As black children grow into adulthood, they become potential competitors with the white status quo for jobs and other resource-generating opportunities, making it easier to justify their exclusion through violent and repressive means. The racist framing of black children by whites, blacks and others continues presently, informing school discipline policies that leave black youth vulnerable to the whims of the criminal justice system. Young black men are statistically more likely to be suspendedfrom school than their white classmates, setting them up for a catastrophic cycle of intergenerational poverty, despondency and a general lack of trust.

Guided by white racial knowledge and inheritance, many white teachers use what they have learned through intergenerational transmission of racist images, stories, conversations, and causal discourse about African Americans in society.
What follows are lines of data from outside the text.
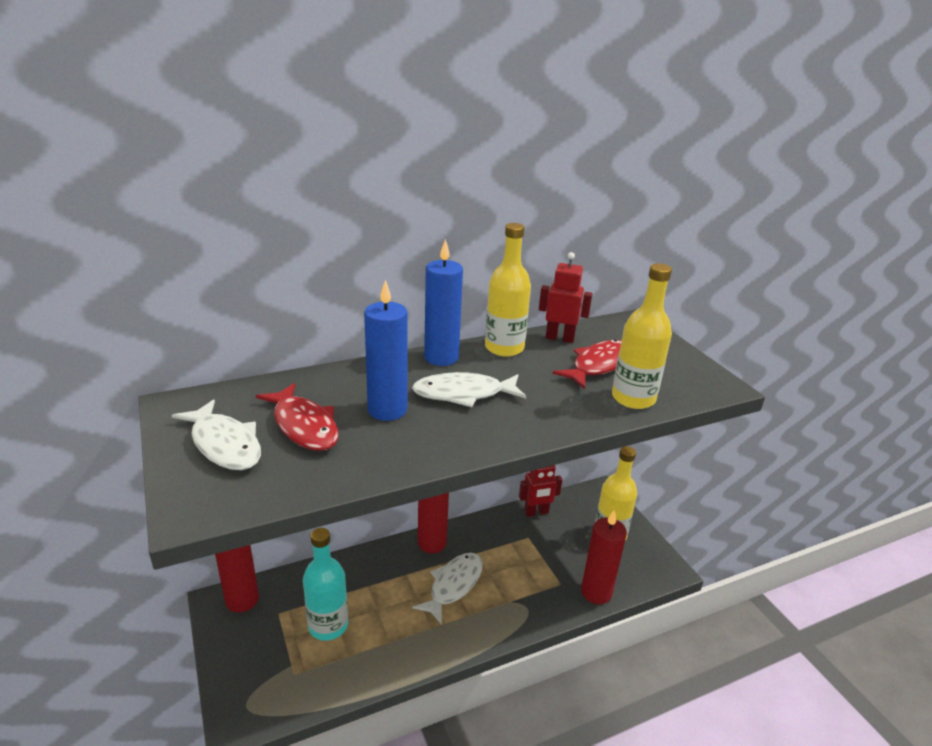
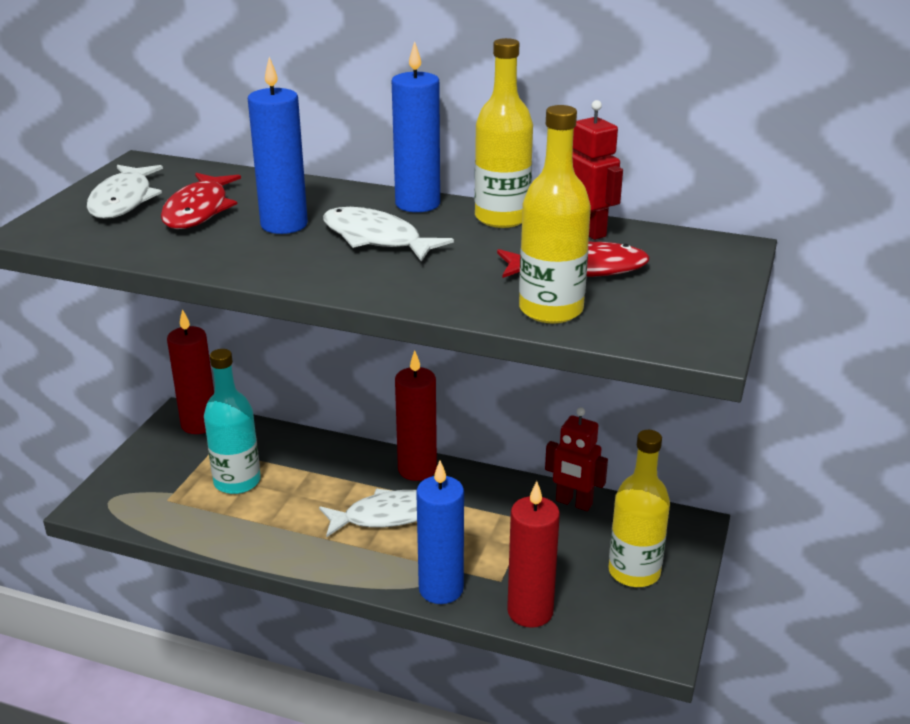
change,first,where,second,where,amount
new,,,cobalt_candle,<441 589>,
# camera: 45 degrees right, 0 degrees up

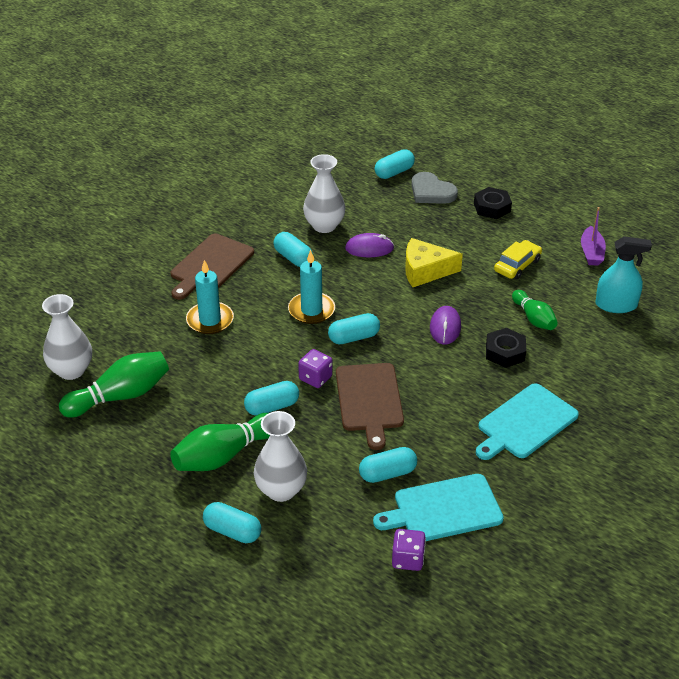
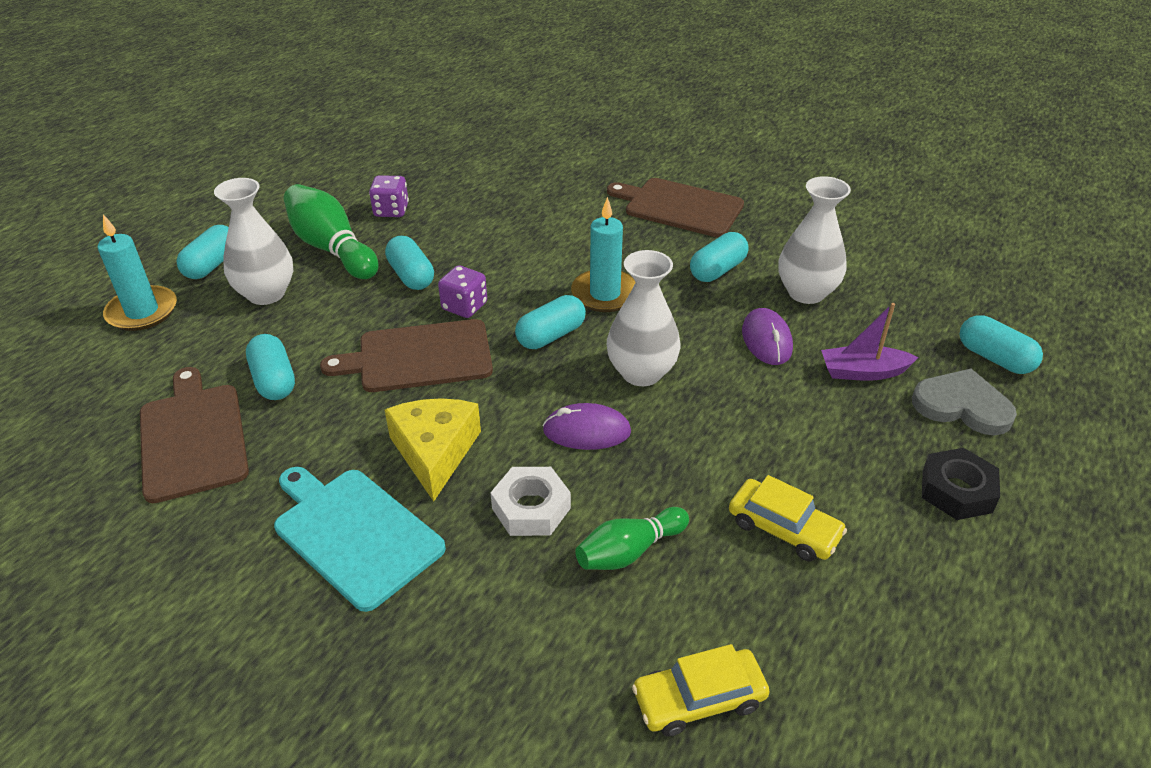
change,first,where,second,where,amount
gone,emerald_bowling_pin,<120 396>,,,
shifted,snow-white_vase,<71 370>,,<641 373>,
shifted,aqua_candle,<210 320>,,<142 312>,
shifted,purple_dice,<408 559>,,<391 210>,
shifted,golden_cheese,<425 271>,,<435 452>,
shifted,purple_boat,<591 252>,,<863 372>,
swapped,aqua_sprayer,<616 305>,golden_toy_car,<699 699>,
repainted,aqua_bread_board,<444 509>,dark_brown_bread_board,<192 437>,
repainted,black_hex_nut,<505 352>,snow-white_hex_nut,<531 508>,
rotated,aqua_capsule,<354 337>,,<551 335>,75 degrees clockwise
rotated,grey_heart_shape,<431 192>,,<962 406>,75 degrees clockwise
# camera: 85 degrees right, 0 degrees up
If a schoolteachers are white and come from predominately middle-class enclaves, as research suggests that they do, then it can be assumed that many have very little contact or sustained interaction with the black community. Instead of operating from democratic impulses, they act from xenophobic inclinations, viewing black persons in enduringly hostile ways. It should be no surprise, then, that under these undemocratic and racist circumstances, black males are disciplined and harshly punished more for what they represent in the popular imagination than for what they actually do. It is no accident that African Americans (amongst other groups of color) occupy the lower rungs in society, given the legacy that white colonialism and oppression has had on the lives of black Americans over the last 350 years.
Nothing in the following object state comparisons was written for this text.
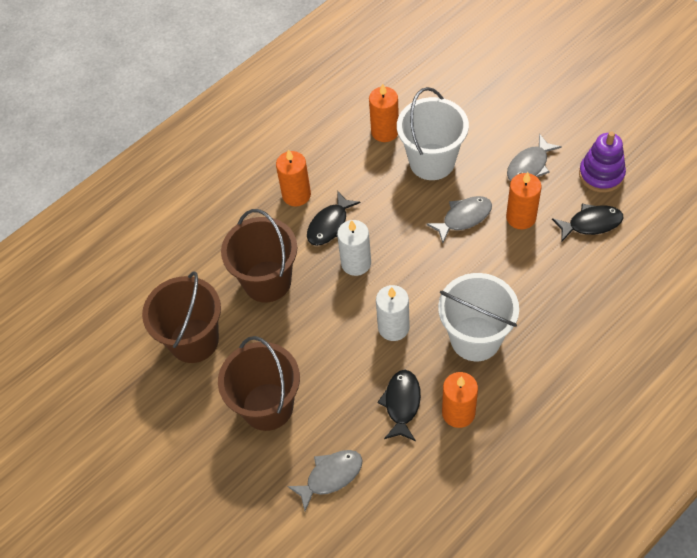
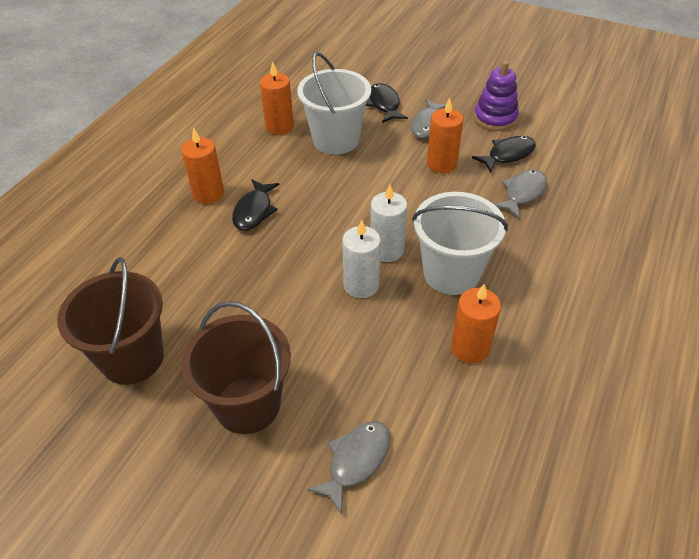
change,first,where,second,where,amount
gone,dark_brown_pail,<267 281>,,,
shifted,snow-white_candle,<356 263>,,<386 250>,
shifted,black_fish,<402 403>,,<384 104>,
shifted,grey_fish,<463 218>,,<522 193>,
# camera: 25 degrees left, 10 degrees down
The frustration that most black Americans feel over everyday forms of racism can and often does cause emotional stress, anger and even self-hatred. We live in a racist society where black youth are routinely shamed by whites and other groups for their own inherited circumstances in life. Both Wallis and Stenberg are no strangers to racism, having been violently attacked through the media. During the Oscars in February 2013, satirical news outlet The Onion sent out a controversial tweet referring to Wallis as a “cunt.” Though this drew instant backlash and public ridicule, the very same public is now crazed over her recent casting in place of a redheaded, freckled-faced white girl to play a fictional character. Stenberg was called a “black bitch” and other horrifying epithets as an onslaught of fans expressed their regret for having cried over the death of what they later learned to be a black child.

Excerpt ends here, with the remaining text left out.